* **TASK OBJECTIVE**: Whenever a line in the records below holds the string "highlights", include it in the count, and state the number alone.

============

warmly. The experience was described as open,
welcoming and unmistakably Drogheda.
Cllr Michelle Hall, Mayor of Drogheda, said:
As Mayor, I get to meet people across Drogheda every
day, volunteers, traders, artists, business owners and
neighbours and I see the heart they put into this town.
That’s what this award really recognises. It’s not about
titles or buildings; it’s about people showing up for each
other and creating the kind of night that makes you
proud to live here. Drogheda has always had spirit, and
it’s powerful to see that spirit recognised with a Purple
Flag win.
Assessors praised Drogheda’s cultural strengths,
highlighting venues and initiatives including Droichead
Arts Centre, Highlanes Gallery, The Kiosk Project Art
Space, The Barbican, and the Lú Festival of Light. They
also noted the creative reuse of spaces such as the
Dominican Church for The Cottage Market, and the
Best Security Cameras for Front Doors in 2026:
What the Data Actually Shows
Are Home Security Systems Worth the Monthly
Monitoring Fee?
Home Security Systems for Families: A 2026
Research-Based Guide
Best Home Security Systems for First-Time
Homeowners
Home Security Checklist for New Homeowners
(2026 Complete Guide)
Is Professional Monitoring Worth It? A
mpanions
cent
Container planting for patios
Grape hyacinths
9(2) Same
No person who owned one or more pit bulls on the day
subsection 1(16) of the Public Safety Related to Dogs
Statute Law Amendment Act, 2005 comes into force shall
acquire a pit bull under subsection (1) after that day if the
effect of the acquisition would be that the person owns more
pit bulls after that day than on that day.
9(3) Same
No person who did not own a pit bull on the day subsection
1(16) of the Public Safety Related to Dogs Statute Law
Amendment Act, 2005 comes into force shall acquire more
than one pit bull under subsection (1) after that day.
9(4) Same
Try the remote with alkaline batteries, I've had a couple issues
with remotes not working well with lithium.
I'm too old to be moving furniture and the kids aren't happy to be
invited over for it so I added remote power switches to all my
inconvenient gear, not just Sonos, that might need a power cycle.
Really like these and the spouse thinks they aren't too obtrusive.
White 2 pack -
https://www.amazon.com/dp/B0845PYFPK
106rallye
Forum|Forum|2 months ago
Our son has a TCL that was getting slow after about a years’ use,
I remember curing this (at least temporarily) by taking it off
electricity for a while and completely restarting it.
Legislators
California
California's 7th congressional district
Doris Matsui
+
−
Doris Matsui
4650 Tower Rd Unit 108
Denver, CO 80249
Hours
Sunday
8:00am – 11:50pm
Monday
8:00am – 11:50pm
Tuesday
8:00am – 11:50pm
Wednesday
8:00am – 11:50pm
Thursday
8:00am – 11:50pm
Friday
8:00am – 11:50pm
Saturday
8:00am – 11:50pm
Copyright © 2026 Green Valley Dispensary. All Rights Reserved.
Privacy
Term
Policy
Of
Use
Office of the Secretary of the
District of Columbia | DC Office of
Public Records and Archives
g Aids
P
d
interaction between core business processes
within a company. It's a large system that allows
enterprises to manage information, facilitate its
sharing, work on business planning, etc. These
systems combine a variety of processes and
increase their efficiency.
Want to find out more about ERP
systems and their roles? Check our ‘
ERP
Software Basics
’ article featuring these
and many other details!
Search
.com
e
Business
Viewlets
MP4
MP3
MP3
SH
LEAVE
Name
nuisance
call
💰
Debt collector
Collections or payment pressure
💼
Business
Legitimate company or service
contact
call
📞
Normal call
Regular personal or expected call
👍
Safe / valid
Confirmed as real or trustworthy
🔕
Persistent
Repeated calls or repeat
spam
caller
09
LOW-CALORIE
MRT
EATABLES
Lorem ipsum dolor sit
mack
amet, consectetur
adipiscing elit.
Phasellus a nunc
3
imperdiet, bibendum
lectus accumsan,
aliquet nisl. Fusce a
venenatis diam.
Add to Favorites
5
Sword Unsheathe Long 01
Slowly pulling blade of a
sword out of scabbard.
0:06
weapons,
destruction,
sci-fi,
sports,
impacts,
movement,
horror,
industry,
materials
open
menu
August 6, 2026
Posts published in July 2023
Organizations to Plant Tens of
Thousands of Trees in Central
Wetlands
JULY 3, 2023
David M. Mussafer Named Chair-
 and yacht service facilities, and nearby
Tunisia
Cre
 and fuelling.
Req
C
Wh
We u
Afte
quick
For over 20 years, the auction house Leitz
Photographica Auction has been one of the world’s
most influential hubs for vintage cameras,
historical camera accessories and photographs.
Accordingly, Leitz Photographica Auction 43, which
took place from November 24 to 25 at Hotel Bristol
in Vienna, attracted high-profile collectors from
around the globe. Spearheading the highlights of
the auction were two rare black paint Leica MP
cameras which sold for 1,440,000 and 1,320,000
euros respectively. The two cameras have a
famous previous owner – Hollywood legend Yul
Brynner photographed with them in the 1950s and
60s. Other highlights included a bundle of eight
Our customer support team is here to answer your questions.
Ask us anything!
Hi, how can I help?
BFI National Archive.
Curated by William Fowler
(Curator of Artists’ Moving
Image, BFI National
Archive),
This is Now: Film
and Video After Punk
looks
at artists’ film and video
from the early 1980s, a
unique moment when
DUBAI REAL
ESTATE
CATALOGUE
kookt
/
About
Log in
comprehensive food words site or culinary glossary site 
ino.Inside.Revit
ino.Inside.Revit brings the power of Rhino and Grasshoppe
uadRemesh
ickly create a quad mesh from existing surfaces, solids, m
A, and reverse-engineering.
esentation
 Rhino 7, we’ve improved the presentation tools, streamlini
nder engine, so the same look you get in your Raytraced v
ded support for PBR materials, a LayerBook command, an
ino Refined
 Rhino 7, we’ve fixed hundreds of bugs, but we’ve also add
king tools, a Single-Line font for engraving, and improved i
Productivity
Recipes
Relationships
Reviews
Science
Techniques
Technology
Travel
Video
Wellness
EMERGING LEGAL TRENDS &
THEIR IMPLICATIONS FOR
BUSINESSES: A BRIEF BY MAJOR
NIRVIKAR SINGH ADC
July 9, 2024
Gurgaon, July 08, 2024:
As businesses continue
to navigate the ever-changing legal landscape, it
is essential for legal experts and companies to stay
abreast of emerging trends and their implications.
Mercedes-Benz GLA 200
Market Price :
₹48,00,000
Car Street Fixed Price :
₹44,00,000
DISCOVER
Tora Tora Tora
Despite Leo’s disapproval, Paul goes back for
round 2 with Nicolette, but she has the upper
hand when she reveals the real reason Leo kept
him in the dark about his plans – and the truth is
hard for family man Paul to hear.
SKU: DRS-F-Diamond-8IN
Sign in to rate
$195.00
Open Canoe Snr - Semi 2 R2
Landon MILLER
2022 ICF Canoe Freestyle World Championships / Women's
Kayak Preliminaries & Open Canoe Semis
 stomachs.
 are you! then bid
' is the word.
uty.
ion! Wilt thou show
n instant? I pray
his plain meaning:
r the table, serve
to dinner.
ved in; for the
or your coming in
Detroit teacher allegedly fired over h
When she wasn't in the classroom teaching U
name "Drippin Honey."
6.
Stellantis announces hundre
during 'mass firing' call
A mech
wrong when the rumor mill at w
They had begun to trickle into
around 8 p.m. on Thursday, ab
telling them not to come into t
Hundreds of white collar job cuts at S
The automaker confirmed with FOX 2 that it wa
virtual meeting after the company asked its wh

============

* **SOLUTION TO THIS TASK**: 2